(Limb landmark coordinates)
_____
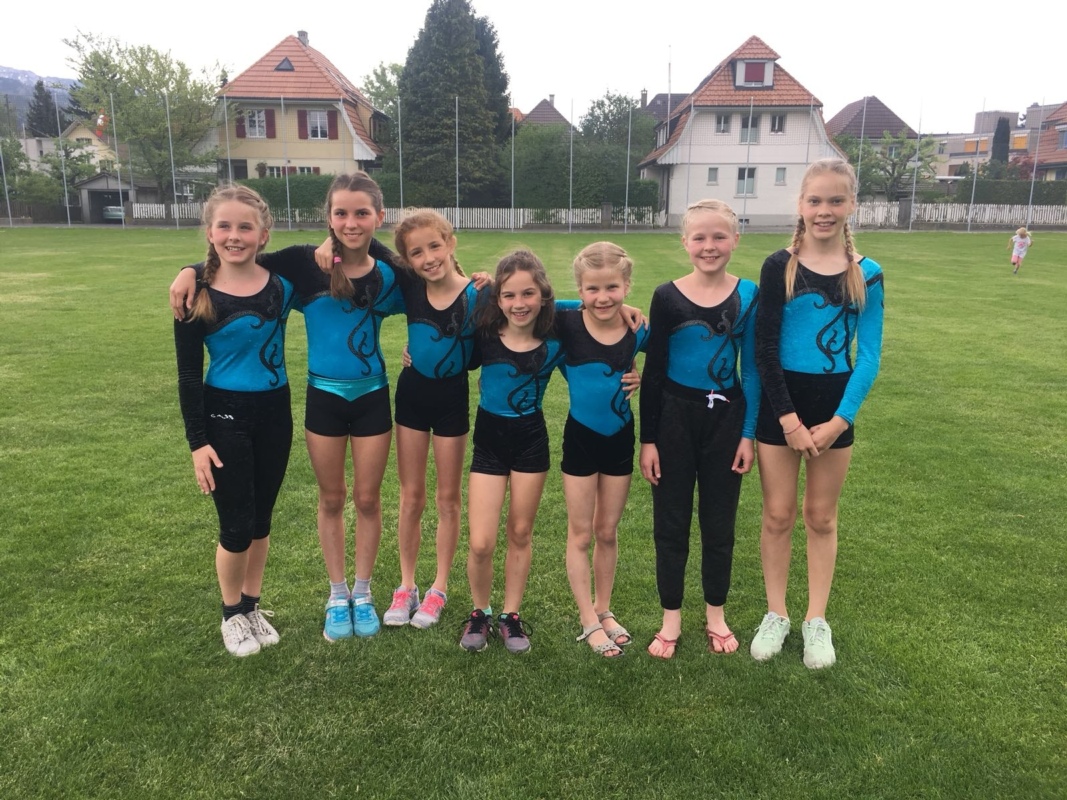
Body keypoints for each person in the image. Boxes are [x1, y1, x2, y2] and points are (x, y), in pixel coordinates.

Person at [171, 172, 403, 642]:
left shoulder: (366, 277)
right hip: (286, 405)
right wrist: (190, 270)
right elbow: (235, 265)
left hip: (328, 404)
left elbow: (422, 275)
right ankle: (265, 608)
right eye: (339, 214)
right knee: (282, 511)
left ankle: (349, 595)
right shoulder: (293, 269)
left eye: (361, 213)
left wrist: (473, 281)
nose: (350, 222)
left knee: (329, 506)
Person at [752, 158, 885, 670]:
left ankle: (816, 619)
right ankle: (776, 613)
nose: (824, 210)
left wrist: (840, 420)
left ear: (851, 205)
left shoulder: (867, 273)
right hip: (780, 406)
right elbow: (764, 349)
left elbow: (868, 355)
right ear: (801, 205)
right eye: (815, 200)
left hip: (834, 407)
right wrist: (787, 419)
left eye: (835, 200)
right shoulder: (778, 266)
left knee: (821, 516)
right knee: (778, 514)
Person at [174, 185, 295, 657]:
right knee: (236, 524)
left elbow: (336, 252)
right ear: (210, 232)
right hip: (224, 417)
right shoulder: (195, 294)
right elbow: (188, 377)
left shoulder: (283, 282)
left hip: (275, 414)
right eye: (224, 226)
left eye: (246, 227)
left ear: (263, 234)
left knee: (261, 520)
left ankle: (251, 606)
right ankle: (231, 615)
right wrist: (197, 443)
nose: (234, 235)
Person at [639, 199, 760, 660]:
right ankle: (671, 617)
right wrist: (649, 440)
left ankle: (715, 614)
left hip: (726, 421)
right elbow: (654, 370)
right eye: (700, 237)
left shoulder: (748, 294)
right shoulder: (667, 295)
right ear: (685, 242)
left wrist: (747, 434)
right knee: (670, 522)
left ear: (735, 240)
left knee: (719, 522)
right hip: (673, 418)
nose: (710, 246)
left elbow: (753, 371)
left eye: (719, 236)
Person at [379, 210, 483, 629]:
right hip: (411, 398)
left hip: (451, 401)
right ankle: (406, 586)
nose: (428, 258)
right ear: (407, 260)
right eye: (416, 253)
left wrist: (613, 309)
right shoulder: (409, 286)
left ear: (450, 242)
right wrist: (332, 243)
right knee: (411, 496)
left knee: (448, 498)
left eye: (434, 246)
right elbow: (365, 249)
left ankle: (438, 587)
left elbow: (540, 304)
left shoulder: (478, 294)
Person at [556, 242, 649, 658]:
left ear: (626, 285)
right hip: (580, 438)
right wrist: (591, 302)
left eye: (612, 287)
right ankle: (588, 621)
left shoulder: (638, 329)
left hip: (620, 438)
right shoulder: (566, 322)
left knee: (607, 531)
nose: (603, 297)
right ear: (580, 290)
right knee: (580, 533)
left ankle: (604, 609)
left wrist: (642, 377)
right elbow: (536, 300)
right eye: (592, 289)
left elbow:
_____
= Problem requirements =
The answer must be every line of the data that contains the word "shoulder".

= Answer section =
left shoulder: (366, 277)
right shoulder: (293, 269)
left shoulder: (867, 273)
right shoulder: (778, 266)
right shoulder: (195, 294)
left shoulder: (283, 282)
left shoulder: (748, 294)
right shoulder: (667, 295)
right shoulder: (409, 286)
left shoulder: (478, 294)
left shoulder: (638, 329)
right shoulder: (566, 322)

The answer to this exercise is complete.